__EXTRAIT__:
<<<<
Il existe un moment semblable dans la paracha de cette semaine qui fut, à sa façon, tout aussi transformateur que les événements énumérés plus haut. Ce moment survint lorsque Joseph révéla finalement son identité à ses frères. Alors qu’ils demeurèrent sous le choc et silencieux, Joseph tint ces paroles :

Je suis Joseph, votre frère que vous avez vendu pour l'Égypte. Et maintenant, ne vous affligez point, ne soyez pas irrités contre vous-mêmes de m'avoir vendu pour ce pays ; car c'est pour le salut que le Seigneur m'y a envoyé avant vous... Non, ce n'est pas vous qui m'avez fait venir ici, c'est D.ieu (Genèse 45:4-8).

Il s’agit du premier moment documenté dans l’histoire où un être humain pardonne à un autre.

Selon le Midrach, D.ieu nous avait pardonné avant cela1, mais pas selon le sens littéral du texte. Le pardon est remarquablement absent lors des épisodes du déluge, de la tour de Babel et de Sodome. Quand Abraham a formulé sa prière audacieuse pour les habitants de Sodome, il n’a pas demandé à D.ieu de leur pardonner. Son argument était une question de justice et non de pardon. Peut-être existe-t-il des innocents là-bas, cinquante ou même dix ? Il serait injuste qu’ils meurent. Leur mérite devrait donc sauver les autres, dit Abraham. Mais c’est tout à fait différent que de demander à D.ieu de leur pardonner.
>>>>
__DONNÉES__:
<<<<
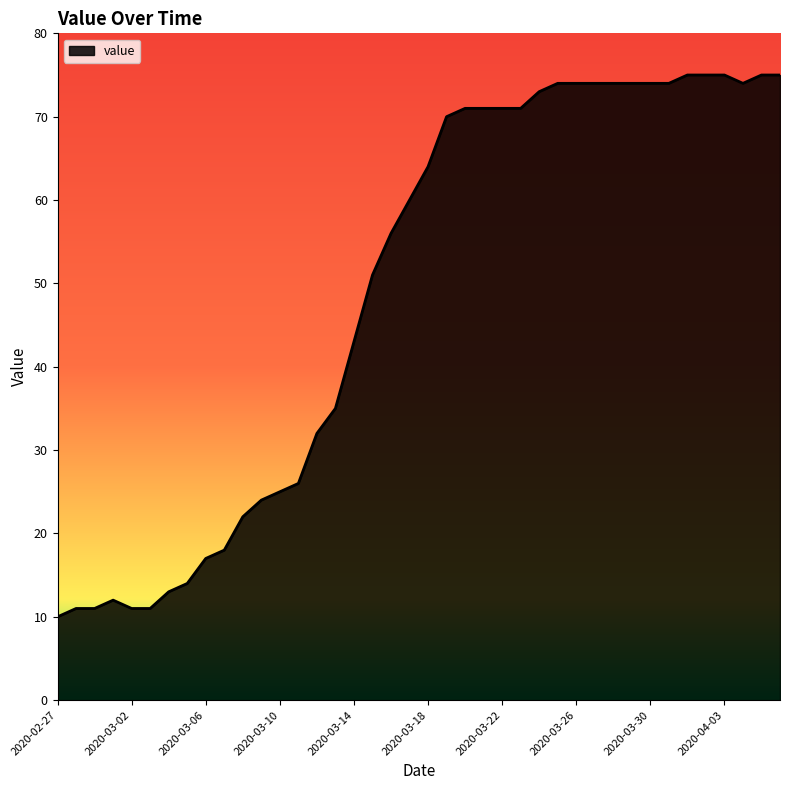

What is the greatest value displayed?

75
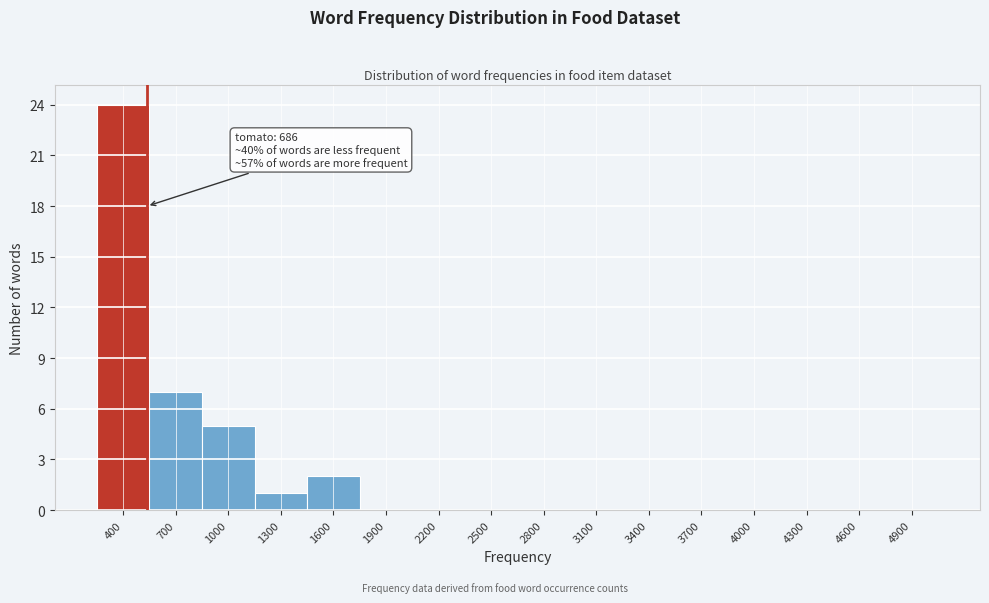

Reading left to right, transcribe all the data shown in this chart.

400=24	700=7	1000=5	1300=1	1600=2	1900=0	2200=0	2500=0	2800=0	3100=0	3400=0	3700=0	4000=0	4300=0	4600=0	4900=0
>>>>
__PROBLÈME A__: Extrayez de l'extrait le passage compris entre « Selon le Midrach, D.ieu » et « demander à D.ieu de leur pardonner. », bornes incluses.
__PROBLÈME B__: D'après l'extrait, sur quoi reposait l'argument d'Abraham en faveur des habitants de Sodome ?
Répondez en vous fondant uniquement sur l'extrait.

__CORRIGÉ A__:
Selon le Midrach, D.ieu nous avait pardonné avant cela1, mais pas selon le sens littéral du texte. Le pardon est remarquablement absent lors des épisodes du déluge, de la tour de Babel et de Sodome. Quand Abraham a formulé sa prière audacieuse pour les habitants de Sodome, il n’a pas demandé à D.ieu de leur pardonner. Son argument était une question de justice et non de pardon. Peut-être existe-t-il des innocents là-bas, cinquante ou même dix ? Il serait injuste qu’ils meurent. Leur mérite devrait donc sauver les autres, dit Abraham. Mais c’est tout à fait différent que de demander à D.ieu de leur pardonner.

__CORRIGÉ B__: Sur une question de justice, et non de pardon.